Nota: este artigo foi antes publicado na revista Estudos de Sociologia, da pós-graduação em Sociologia da UFPE, Ano 1, No. 1, Recife, janeiro/junho de 1995. Tomei a liberdade de suprimir algumas notas bibliográficas, além do parágrafo final. As notas que me pareceram necessárias à clareza do artigo foram incorporadas ao texto.
O lançamento do último livro de Harold Bloom nos Estados Unidos, The Western Canon, teve entre nós, aparentemente, uma repercussão de alcance puramente jornalístico. Inspirada na lista canônica proposta por Harold Bloom, a revista Veja convocou quinze intelectuais solicitando-lhes que compusessem listas individuais das vinte obras mais representativas da cultura brasileira (Ver Veja, 23 de novembro de 1994, pp. 108-112). Feitas as listas, delas Veja extraiu um conjunto canônico “definitivo” composto de vinte e duas obras. Embora valha aqui destacar que os intelectuais convocados a propor um cânon (note-se que não escrevo “o” cânon) da cultura brasileira figuram, salvo um ou outro nome discutível, entre os maiores da nossa inteligência, não interessa aos fins visados por este artigo discutir a consistência e legitimidade dos critérios adotados para a seleção canônica.

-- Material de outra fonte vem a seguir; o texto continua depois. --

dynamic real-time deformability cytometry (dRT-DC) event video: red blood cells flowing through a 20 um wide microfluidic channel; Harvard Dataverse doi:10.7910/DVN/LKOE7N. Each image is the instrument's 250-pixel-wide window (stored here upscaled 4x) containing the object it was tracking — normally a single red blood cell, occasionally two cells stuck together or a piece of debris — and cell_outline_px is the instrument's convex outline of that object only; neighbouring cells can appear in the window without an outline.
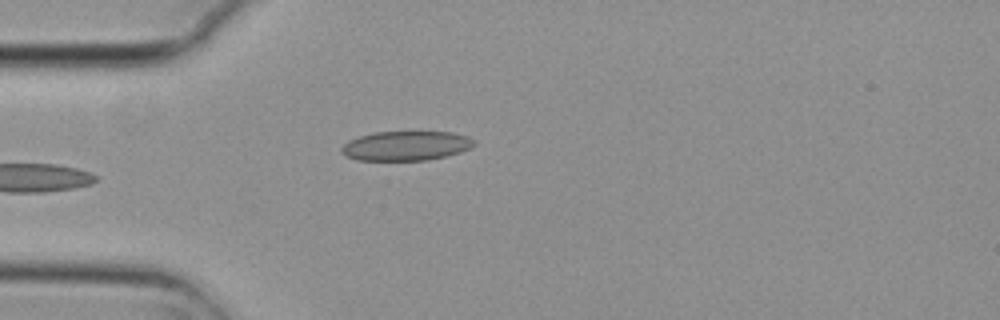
{"species": "common noctule bat (a hibernating species)", "species_latin": "Nyctalus noctula", "temperature_condition": "cold", "stored_images_in_passage": 7, "camera_frame_rate_fps": 3000, "um_per_image_px": 0.085, "animal": {"sex": "female", "body_mass_g": 29.2, "forearm_length_mm": 56.3}, "frame": {"image": 1, "passage_image": 7, "time_ms": 2.0, "image_size_px": [1000, 320], "cell_outline_px": [[476, 144], [460, 152], [428, 160], [356, 160], [340, 152], [340, 148], [348, 140], [360, 136], [376, 132], [452, 132], [468, 136], [476, 140]], "centroid_in_image_um": [34.51, 12.39], "position_along_channel_um": 50.5, "area_um2": 22.72}}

Se é verdade que iniciativas dessa natureza estão sempre a um passo do consumismo mais banalizador, já que é corriqueiro votarem dentro desse objetivo geral tanto os dez livros que um intelectual levaria para uma ilha deserta quanto as dez mais gostosas penduradas nas sórdidas paredes de uma oficina de automóveis, muita coisa útil pode ser discutida para além do blablablá consumista que pulveriza nosso cotidiano cultural. Se se considera, por exemplo, o contexto cultural anglo-saxão, do qual deriva o livro de Harold Bloom, há que se admitir que a polêmica em torno da definição de um cânon literário, ou mais abrangentemente cultural, encerra implicações da mais alta relevância para a redefinição e realinhamento dos quadros culturais contemporâneos. Pois o que aí está em questão não é meramente a legitimidade estético-cultural de uma obra tida como canônica, mas também, senão sobretudo, os fatores de ordem ideológica que recortam a identidade do cânon nos quadros da cultura. E se hoje tantos ventos polêmicos varrem o Olimpo onde antes mais solidamente se firmara o perfil canônico da cultura anglo-saxônica, ou mais amplamente ocidental, tal fato resulta fundamentalmente da redefinição do lugar ocupado por grupos até recentemente submetidos a uma posição de inferioridade sócio-cultural. Na medida em que agentes intelectuais procedentes desses grupos passam a intervir num espaço antes praticamente monopolizado pela cultura que, em tom francamente depreciativo, se tem caracterizado como WASP (White Anglo-Saxon Protestant), a solidez do cânon passa a ser questionada com veemência suficiente para inquietar as correntes mais elitistas e conservadoras empenhadas no debate cultural contemporâneo.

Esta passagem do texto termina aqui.